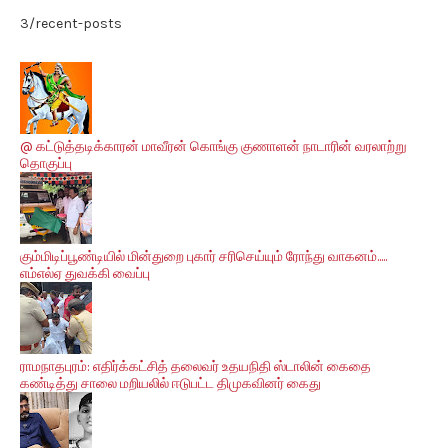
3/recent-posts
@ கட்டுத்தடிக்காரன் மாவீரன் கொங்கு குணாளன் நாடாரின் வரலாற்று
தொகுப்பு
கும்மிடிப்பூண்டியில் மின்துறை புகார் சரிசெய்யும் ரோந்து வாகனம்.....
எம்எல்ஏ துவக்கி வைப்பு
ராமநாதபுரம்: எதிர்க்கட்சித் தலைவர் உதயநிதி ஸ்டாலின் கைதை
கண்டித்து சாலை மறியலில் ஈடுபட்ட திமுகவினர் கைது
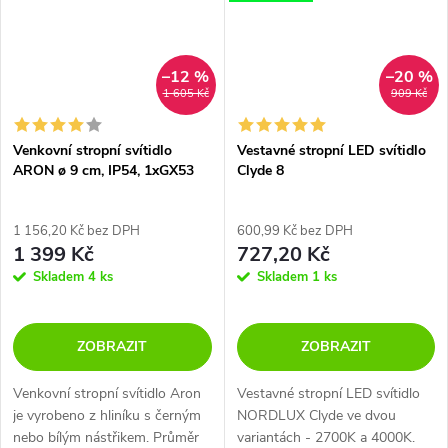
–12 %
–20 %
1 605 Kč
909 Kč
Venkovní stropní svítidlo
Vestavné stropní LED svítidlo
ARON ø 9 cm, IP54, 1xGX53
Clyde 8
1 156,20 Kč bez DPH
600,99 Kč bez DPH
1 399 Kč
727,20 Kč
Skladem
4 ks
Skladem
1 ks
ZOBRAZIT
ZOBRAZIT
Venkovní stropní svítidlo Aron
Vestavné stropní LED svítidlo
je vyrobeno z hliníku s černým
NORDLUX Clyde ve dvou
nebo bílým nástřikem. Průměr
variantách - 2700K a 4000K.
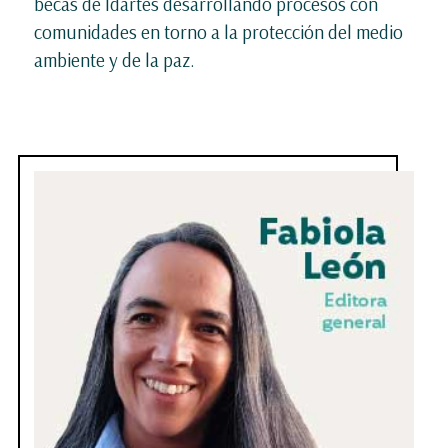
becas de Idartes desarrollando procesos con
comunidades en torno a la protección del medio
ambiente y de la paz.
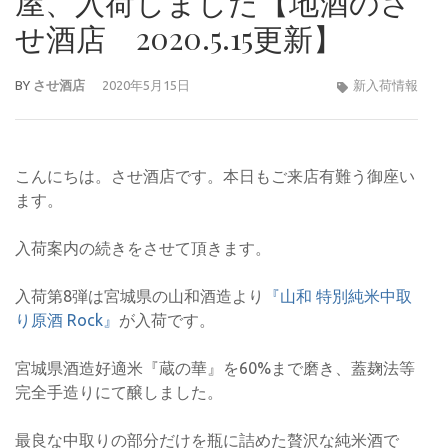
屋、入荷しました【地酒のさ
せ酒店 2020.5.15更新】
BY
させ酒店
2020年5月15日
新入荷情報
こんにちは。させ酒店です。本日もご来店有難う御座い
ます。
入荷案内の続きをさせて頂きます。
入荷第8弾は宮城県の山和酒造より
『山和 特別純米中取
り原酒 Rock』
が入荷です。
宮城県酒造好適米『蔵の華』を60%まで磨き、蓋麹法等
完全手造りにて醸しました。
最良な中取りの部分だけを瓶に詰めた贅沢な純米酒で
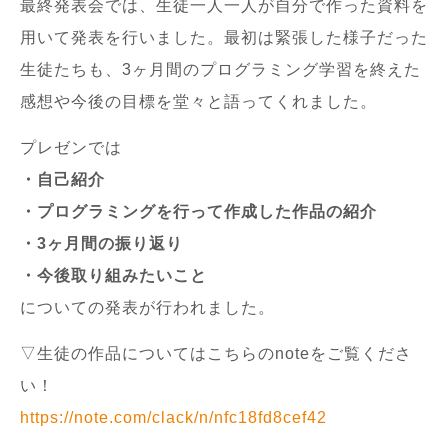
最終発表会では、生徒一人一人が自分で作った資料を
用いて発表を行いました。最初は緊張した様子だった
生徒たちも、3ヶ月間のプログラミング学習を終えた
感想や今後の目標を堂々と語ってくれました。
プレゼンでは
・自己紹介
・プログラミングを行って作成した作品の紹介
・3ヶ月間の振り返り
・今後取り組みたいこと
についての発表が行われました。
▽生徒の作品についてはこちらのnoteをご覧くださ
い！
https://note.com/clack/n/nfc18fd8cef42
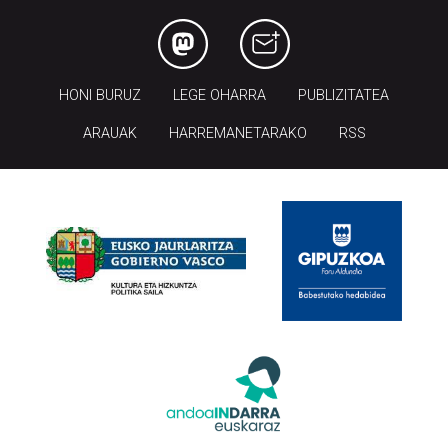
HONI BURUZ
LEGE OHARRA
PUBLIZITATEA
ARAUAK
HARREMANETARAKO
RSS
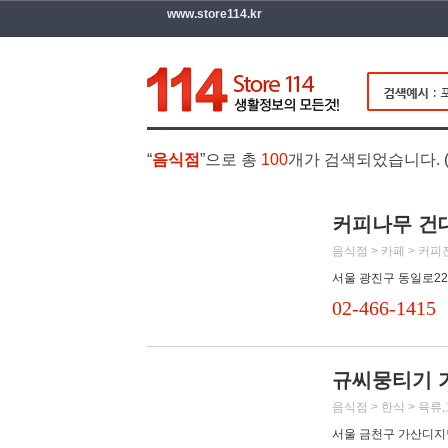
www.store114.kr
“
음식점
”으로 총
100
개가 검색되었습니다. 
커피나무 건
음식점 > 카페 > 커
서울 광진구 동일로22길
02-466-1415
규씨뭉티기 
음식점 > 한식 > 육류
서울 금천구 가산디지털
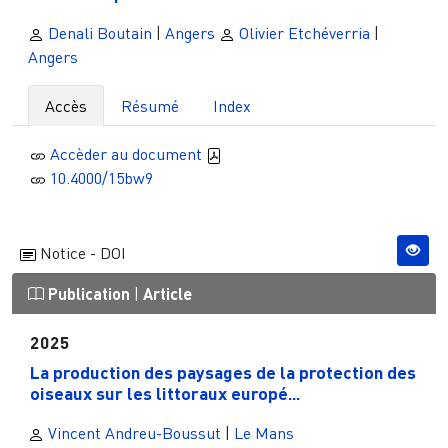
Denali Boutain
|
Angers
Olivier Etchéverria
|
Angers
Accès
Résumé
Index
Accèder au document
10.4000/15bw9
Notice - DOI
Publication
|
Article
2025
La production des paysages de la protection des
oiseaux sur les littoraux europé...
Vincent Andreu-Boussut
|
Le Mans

※ ※ ※

Can you reproduce the text of every item above, replacing "Skladem" with "Na skladě" each time it appears and changing nothing else? Leave the pictures out of your answer.

(Completed exercise):
3/recent-posts
@ கட்டுத்தடிக்காரன் மாவீரன் கொங்கு குணாளன் நாடாரின் வரலாற்று
தொகுப்பு
கும்மிடிப்பூண்டியில் மின்துறை புகார் சரிசெய்யும் ரோந்து வாகனம்.....
எம்எல்ஏ துவக்கி வைப்பு
ராமநாதபுரம்: எதிர்க்கட்சித் தலைவர் உதயநிதி ஸ்டாலின் கைதை
கண்டித்து சாலை மறியலில் ஈடுபட்ட திமுகவினர் கைது
–12 %
–20 %
1 605 Kč
909 Kč
Venkovní stropní svítidlo
Vestavné stropní LED svítidlo
ARON ø 9 cm, IP54, 1xGX53
Clyde 8
1 156,20 Kč bez DPH
600,99 Kč bez DPH
1 399 Kč
727,20 Kč
Na skladě
4 ks
Na skladě
1 ks
ZOBRAZIT
ZOBRAZIT
Venkovní stropní svítidlo Aron
Vestavné stropní LED svítidlo
je vyrobeno z hliníku s černým
NORDLUX Clyde ve dvou
nebo bílým nástřikem. Průměr
variantách - 2700K a 4000K.
becas de Idartes desarrollando procesos con
comunidades en torno a la protección del medio
ambiente y de la paz.
屋、入荷しました【地酒のさ
せ酒店 2020.5.15更新】
BY
させ酒店
2020年5月15日
新入荷情報
こんにちは。させ酒店です。本日もご来店有難う御座い
ます。
入荷案内の続きをさせて頂きます。
入荷第8弾は宮城県の山和酒造より
『山和 特別純米中取
り原酒 Rock』
が入荷です。
宮城県酒造好適米『蔵の華』を60%まで磨き、蓋麹法等
完全手造りにて醸しました。
最良な中取りの部分だけを瓶に詰めた贅沢な純米酒で
最終発表会では、生徒一人一人が自分で作った資料を
用いて発表を行いました。最初は緊張した様子だった
生徒たちも、3ヶ月間のプログラミング学習を終えた
感想や今後の目標を堂々と語ってくれました。
プレゼンでは
・自己紹介
・プログラミングを行って作成した作品の紹介
・3ヶ月間の振り返り
・今後取り組みたいこと
についての発表が行われました。
▽生徒の作品についてはこちらのnoteをご覧くださ
い！
https://note.com/clack/n/nfc18fd8cef42
HONI BURUZ
LEGE OHARRA
PUBLIZITATEA
ARAUAK
HARREMANETARAKO
RSS
www.store114.kr
“
음식점
”으로 총
100
개가 검색되었습니다. 
커피나무 건
음식점 > 카페 > 커
서울 광진구 동일로22길
02-466-1415
규씨뭉티기 
음식점 > 한식 > 육류
서울 금천구 가산디지털
Denali Boutain
|
Angers
Olivier Etchéverria
|
Angers
Accès
Résumé
Index
Accèder au document
10.4000/15bw9
Notice - DOI
Publication
|
Article
2025
La production des paysages de la protection des
oiseaux sur les littoraux europé...
Vincent Andreu-Boussut
|
Le Mans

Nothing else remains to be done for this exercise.